### Source material
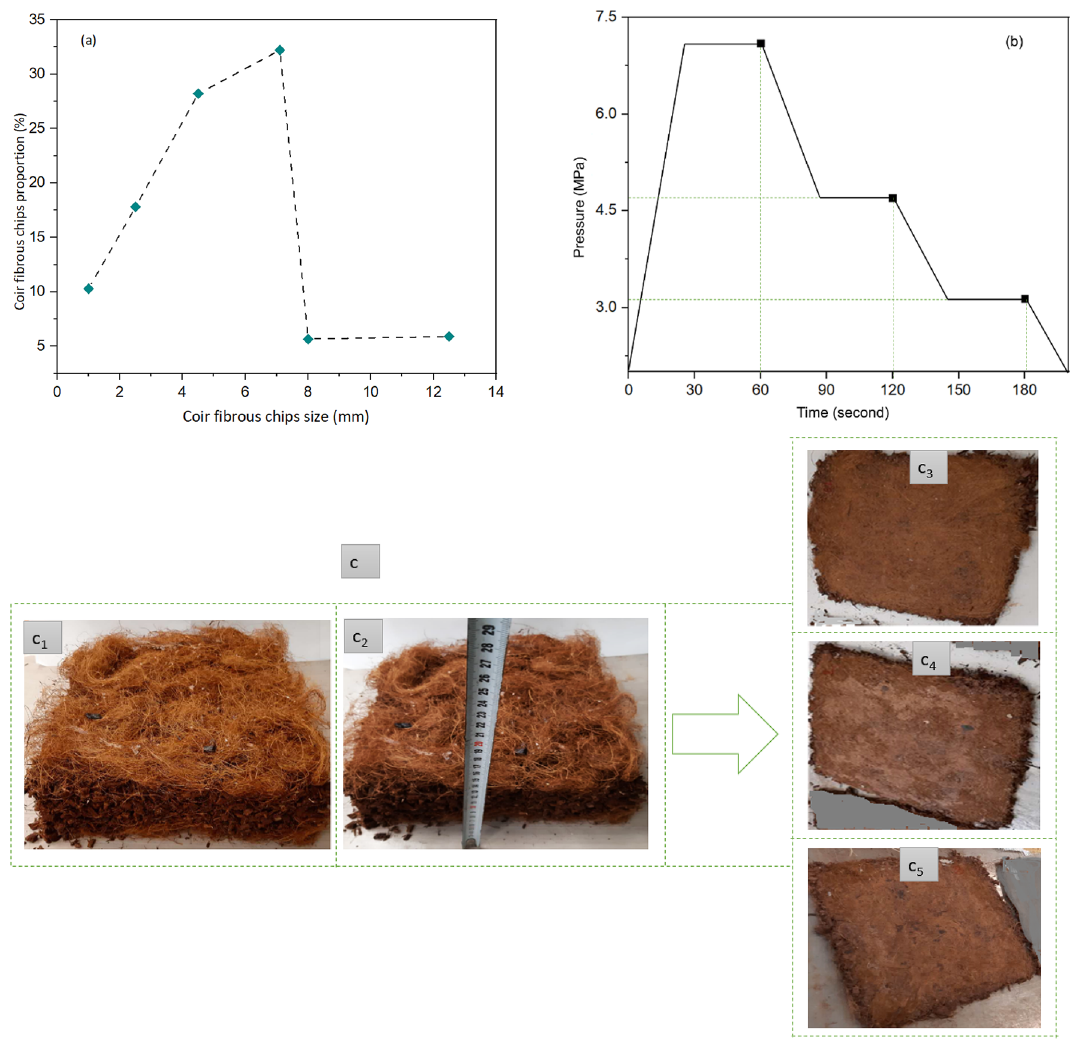
Figure 2. ( a ) Sieve analysis, ( b ) Applied pressure (MPa) against different time intervals for the production of C@BC 1, C@BC 2, and C@BC 3, ( c ) Schematic representation of biocomposites manufacturing process: c 1 and c 2 : before hot pressing, c 3 , c 4 , and c 5 : after hot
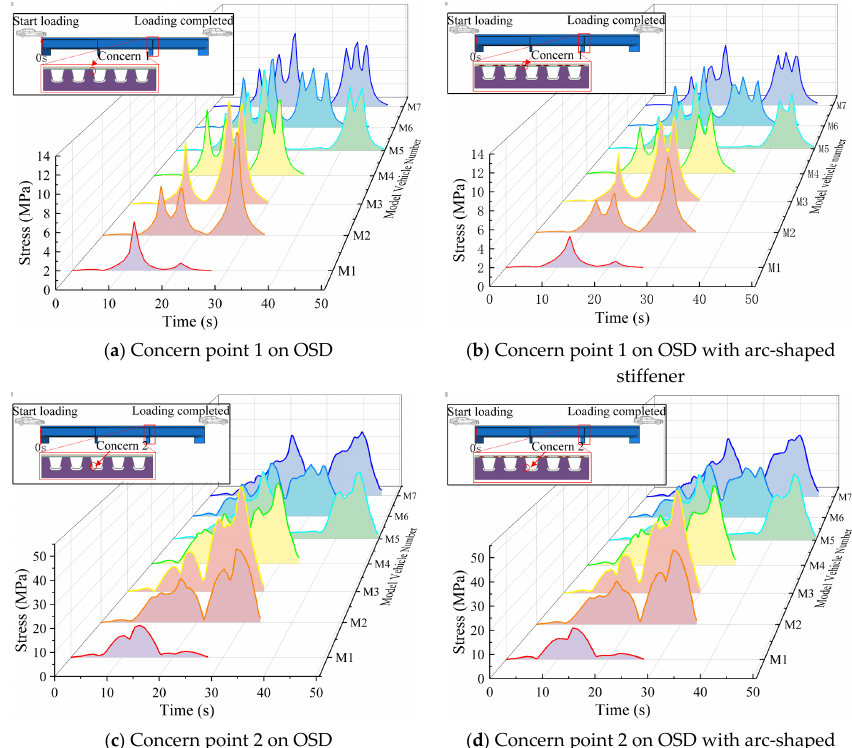
Figure 10. Dynamic response of OSD with/without stiffener.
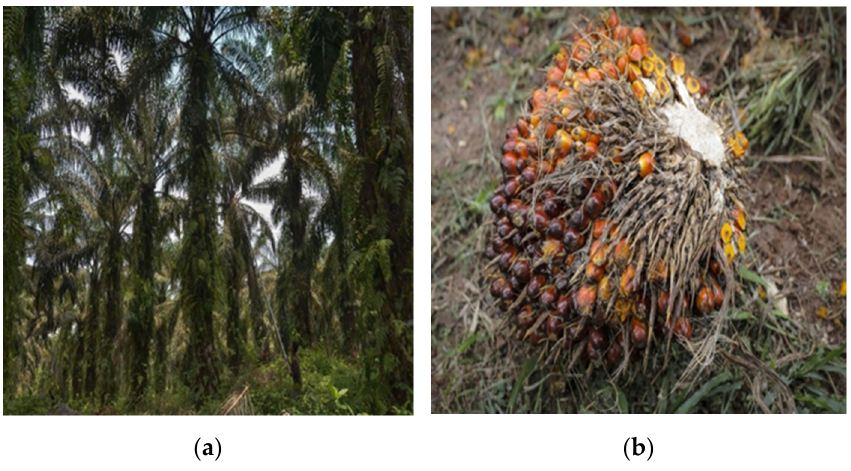
Figure 1. ( a ) An oil palm tree and ( b ) a palm oil seed bunch oil.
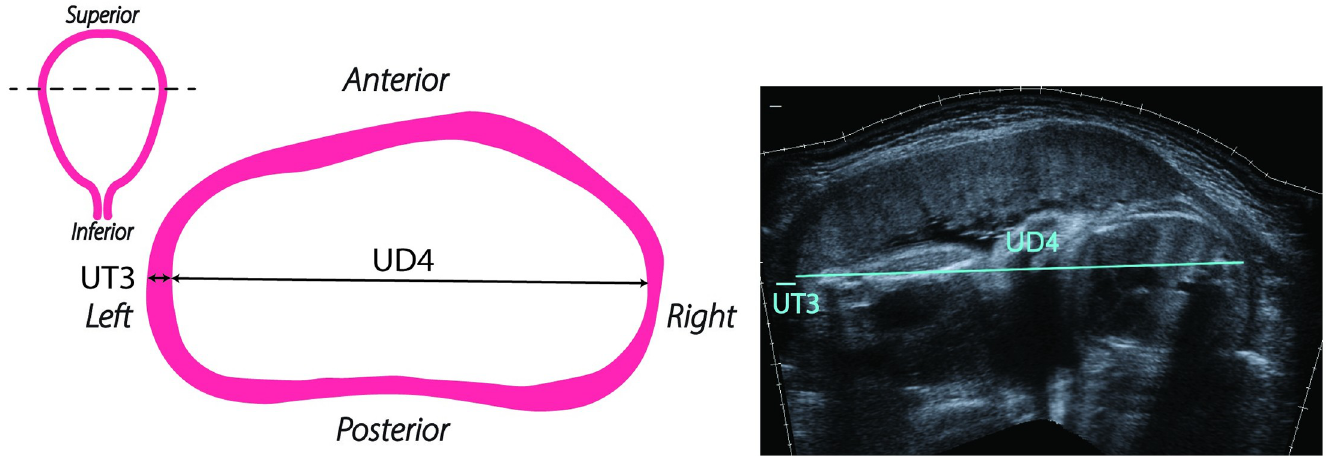
Fig 3. Representative and actual transabdominal (TA) axial scan of a pregnant patient at 32 weeks. Left: coronal uterine outline with the ultrasound sweep location shown with a dashed line, and a representative illustration of measurements taken from ultrasounds of the uterus in the axial view. Right: actual transabdominal (TA) axial view of the uterus taken as a extended field-of-view ultrasound sweep from left to right at the widest section of the uterus. Measurements taken from the TA axial view are either left or right uterine wall thickness (UT3) and left-right uterine diameter (UD4).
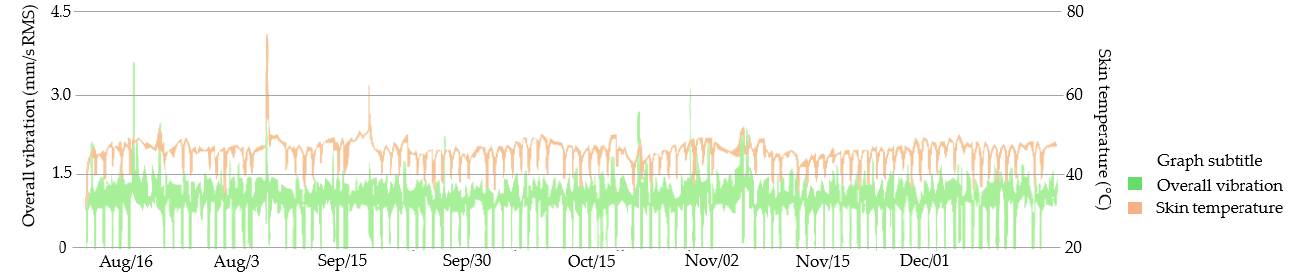
Figure 12. Motor 1 previous monitoring by the smart sensor.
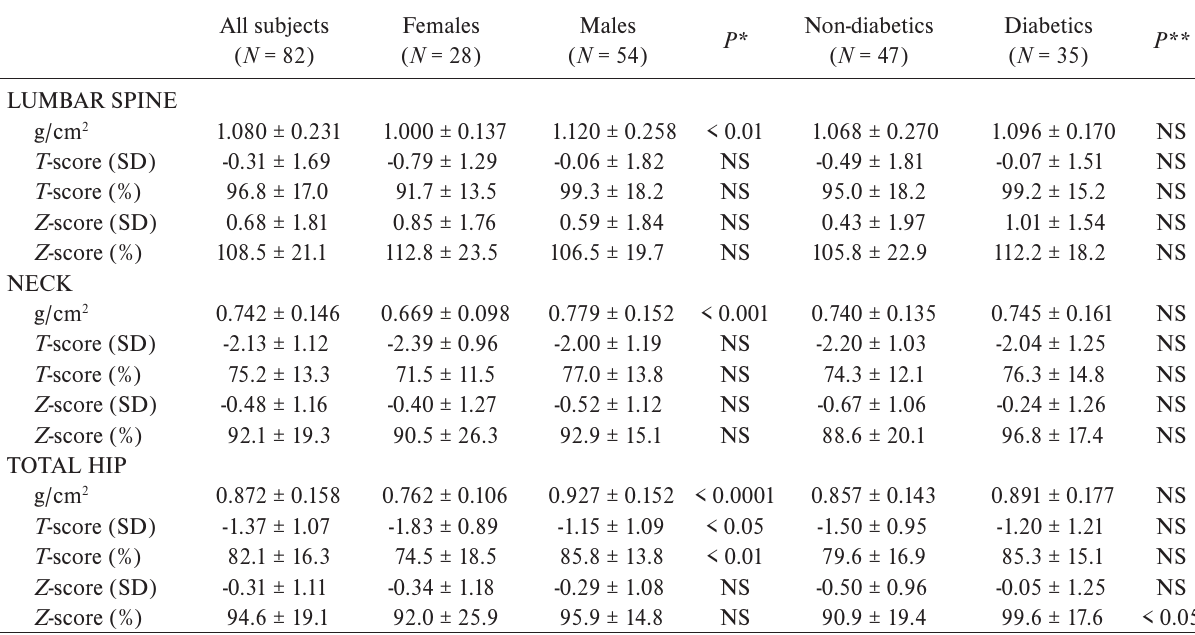
Table 2. Bone densitometric data for all subjects and for subgroups of females, males, non-diabetics and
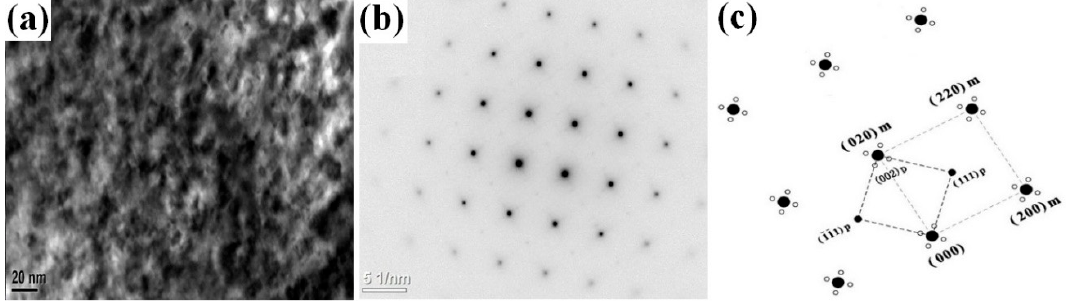
Figure 6. TEM of S1 alloy aged at 500 °C for 4 hours with a zone axis of [001] Cu : ( a ) Bright-image. ( b ) SADP. ( c ) Result of SADP.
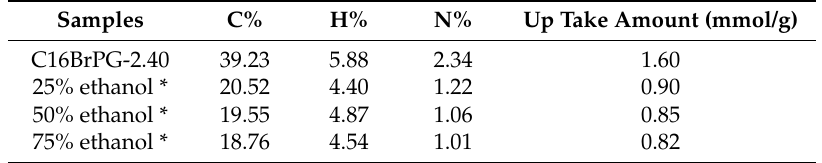
Table 2. C, H, N analysis of C16BrPG-2.40 after washing with different mixtures of ethanol and water.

### Task to carry out
Retype the whole listing. Keep every word exact but include no pictures.

### Finished task
Figure 2. ( a ) Sieve analysis, ( b ) Applied pressure (MPa) against different time intervals for the production of C@BC 1, C@BC 2, and C@BC 3, ( c ) Schematic representation of biocomposites manufacturing process: c 1 and c 2 : before hot pressing, c 3 , c 4 , and c 5 : after hot
Figure 10. Dynamic response of OSD with/without stiffener.
Figure 1. ( a ) An oil palm tree and ( b ) a palm oil seed bunch oil.
Fig 3. Representative and actual transabdominal (TA) axial scan of a pregnant patient at 32 weeks. Left: coronal uterine outline with the ultrasound sweep location shown with a dashed line, and a representative illustration of measurements taken from ultrasounds of the uterus in the axial view. Right: actual transabdominal (TA) axial view of the uterus taken as a extended field-of-view ultrasound sweep from left to right at the widest section of the uterus. Measurements taken from the TA axial view are either left or right uterine wall thickness (UT3) and left-right uterine diameter (UD4).
Figure 12. Motor 1 previous monitoring by the smart sensor.
Table 2. Bone densitometric data for all subjects and for subgroups of females, males, non-diabetics and
Figure 6. TEM of S1 alloy aged at 500 °C for 4 hours with a zone axis of [001] Cu : ( a ) Bright-image. ( b ) SADP. ( c ) Result of SADP.
Table 2. C, H, N analysis of C16BrPG-2.40 after washing with different mixtures of ethanol and water.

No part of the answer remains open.